__WHAT TO PRODUCE__. Look through the material below and count the lines that hold "glasses". Give that number by itself.

************

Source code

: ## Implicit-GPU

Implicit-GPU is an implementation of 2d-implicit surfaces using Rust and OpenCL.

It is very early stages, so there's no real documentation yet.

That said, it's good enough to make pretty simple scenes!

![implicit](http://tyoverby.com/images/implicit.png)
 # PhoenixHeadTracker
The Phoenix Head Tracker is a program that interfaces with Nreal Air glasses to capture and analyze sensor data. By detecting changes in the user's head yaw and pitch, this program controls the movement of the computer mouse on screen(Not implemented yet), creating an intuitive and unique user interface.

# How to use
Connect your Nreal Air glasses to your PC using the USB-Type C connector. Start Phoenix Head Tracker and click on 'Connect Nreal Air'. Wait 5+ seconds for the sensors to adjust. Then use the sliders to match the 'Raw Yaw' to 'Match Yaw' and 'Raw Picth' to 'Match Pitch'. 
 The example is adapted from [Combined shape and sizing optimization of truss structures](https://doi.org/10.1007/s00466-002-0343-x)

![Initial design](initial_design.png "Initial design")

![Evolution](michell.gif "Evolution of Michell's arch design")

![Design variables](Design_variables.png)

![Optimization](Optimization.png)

************

__SOLUTION TO THIS EXERCISE__. 2